_What to work on:_ All records, minus the pictures: write them out exactly.

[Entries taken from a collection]

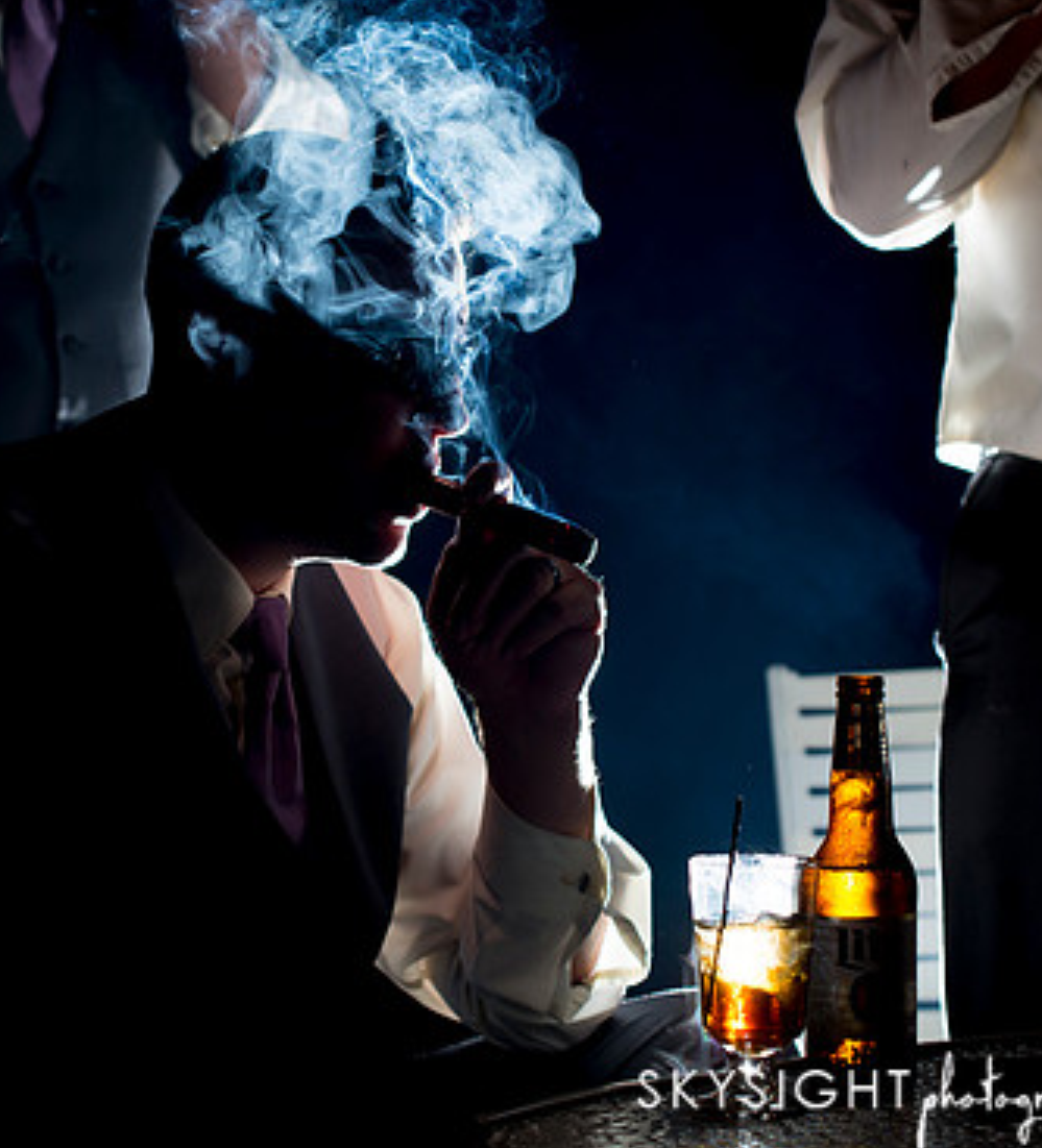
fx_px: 3010
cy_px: 471
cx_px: 264
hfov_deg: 19.5
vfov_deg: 21.6
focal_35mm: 84
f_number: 4.5
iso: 200
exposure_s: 1/160
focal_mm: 50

_Response for this exercise:_
fx_px: 3010
cy_px: 471
cx_px: 264
hfov_deg: 19.5
vfov_deg: 21.6
focal_35mm: 84
f_number: 4.5
iso: 200
exposure_s: 1/160
focal_mm: 50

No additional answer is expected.